WHAT IS REQUIRED: Extract exactly the lines from the top of the records through the line containing "mình qua đường bưu điện.", and keep pictures out of the copy.

INFORMATION:
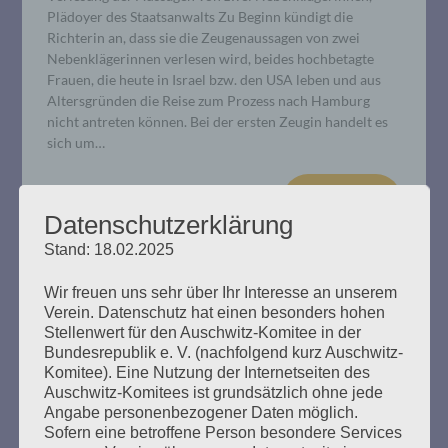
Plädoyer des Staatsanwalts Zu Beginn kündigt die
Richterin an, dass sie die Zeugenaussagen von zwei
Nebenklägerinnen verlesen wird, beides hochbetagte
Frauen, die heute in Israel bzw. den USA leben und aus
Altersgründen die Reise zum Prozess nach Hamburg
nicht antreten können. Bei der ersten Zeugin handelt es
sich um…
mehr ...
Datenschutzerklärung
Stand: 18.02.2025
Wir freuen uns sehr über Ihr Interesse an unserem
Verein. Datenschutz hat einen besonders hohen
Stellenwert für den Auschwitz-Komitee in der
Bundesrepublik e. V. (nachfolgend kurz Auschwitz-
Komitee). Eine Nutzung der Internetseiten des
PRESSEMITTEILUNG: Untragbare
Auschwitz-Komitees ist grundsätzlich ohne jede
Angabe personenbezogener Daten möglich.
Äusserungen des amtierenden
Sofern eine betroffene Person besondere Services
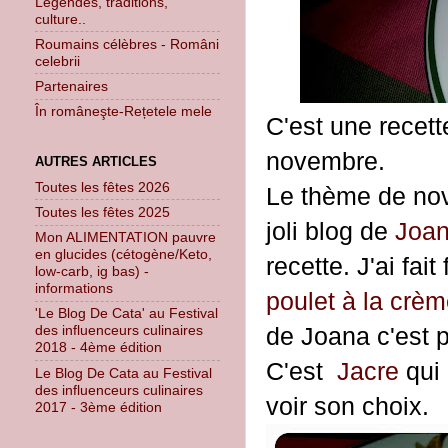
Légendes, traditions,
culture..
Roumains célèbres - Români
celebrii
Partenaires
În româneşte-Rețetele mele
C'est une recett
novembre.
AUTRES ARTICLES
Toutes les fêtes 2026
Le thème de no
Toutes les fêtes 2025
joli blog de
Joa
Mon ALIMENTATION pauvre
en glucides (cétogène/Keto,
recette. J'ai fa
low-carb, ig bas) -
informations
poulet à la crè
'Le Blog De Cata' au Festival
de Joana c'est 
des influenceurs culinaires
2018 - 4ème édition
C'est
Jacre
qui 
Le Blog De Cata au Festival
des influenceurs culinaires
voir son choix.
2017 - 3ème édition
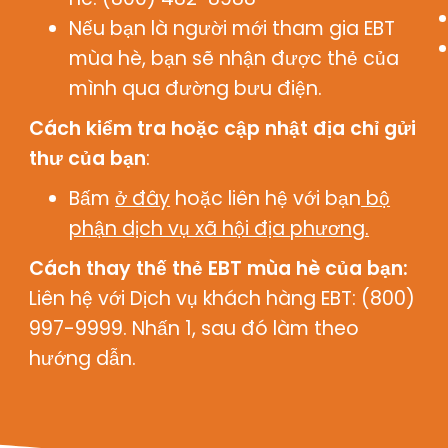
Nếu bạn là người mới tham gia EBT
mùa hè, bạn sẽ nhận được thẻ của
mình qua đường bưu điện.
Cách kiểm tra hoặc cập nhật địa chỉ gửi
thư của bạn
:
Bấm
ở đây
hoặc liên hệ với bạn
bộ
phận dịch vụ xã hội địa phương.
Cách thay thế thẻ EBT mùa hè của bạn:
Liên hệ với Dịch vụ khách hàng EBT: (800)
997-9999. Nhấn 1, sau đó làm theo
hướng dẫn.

WRITTEN RESPONSE:
Plädoyer des Staatsanwalts Zu Beginn kündigt die
Richterin an, dass sie die Zeugenaussagen von zwei
Nebenklägerinnen verlesen wird, beides hochbetagte
Frauen, die heute in Israel bzw. den USA leben und aus
Altersgründen die Reise zum Prozess nach Hamburg
nicht antreten können. Bei der ersten Zeugin handelt es
sich um…
mehr ...
Datenschutzerklärung
Stand: 18.02.2025
Wir freuen uns sehr über Ihr Interesse an unserem
Verein. Datenschutz hat einen besonders hohen
Stellenwert für den Auschwitz-Komitee in der
Bundesrepublik e. V. (nachfolgend kurz Auschwitz-
Komitee). Eine Nutzung der Internetseiten des
PRESSEMITTEILUNG: Untragbare
Auschwitz-Komitees ist grundsätzlich ohne jede
Angabe personenbezogener Daten möglich.
Äusserungen des amtierenden
Sofern eine betroffene Person besondere Services
Légendes, traditions,
culture..
Roumains célèbres - Români
celebrii
Partenaires
În româneşte-Rețetele mele
C'est une recett
novembre.
AUTRES ARTICLES
Toutes les fêtes 2026
Le thème de no
Toutes les fêtes 2025
joli blog de
Joa
Mon ALIMENTATION pauvre
en glucides (cétogène/Keto,
recette. J'ai fa
low-carb, ig bas) -
informations
poulet à la crè
'Le Blog De Cata' au Festival
de Joana c'est 
des influenceurs culinaires
2018 - 4ème édition
C'est
Jacre
qui 
Le Blog De Cata au Festival
des influenceurs culinaires
voir son choix.
2017 - 3ème édition
Nếu bạn là người mới tham gia EBT
mùa hè, bạn sẽ nhận được thẻ của
mình qua đường bưu điện.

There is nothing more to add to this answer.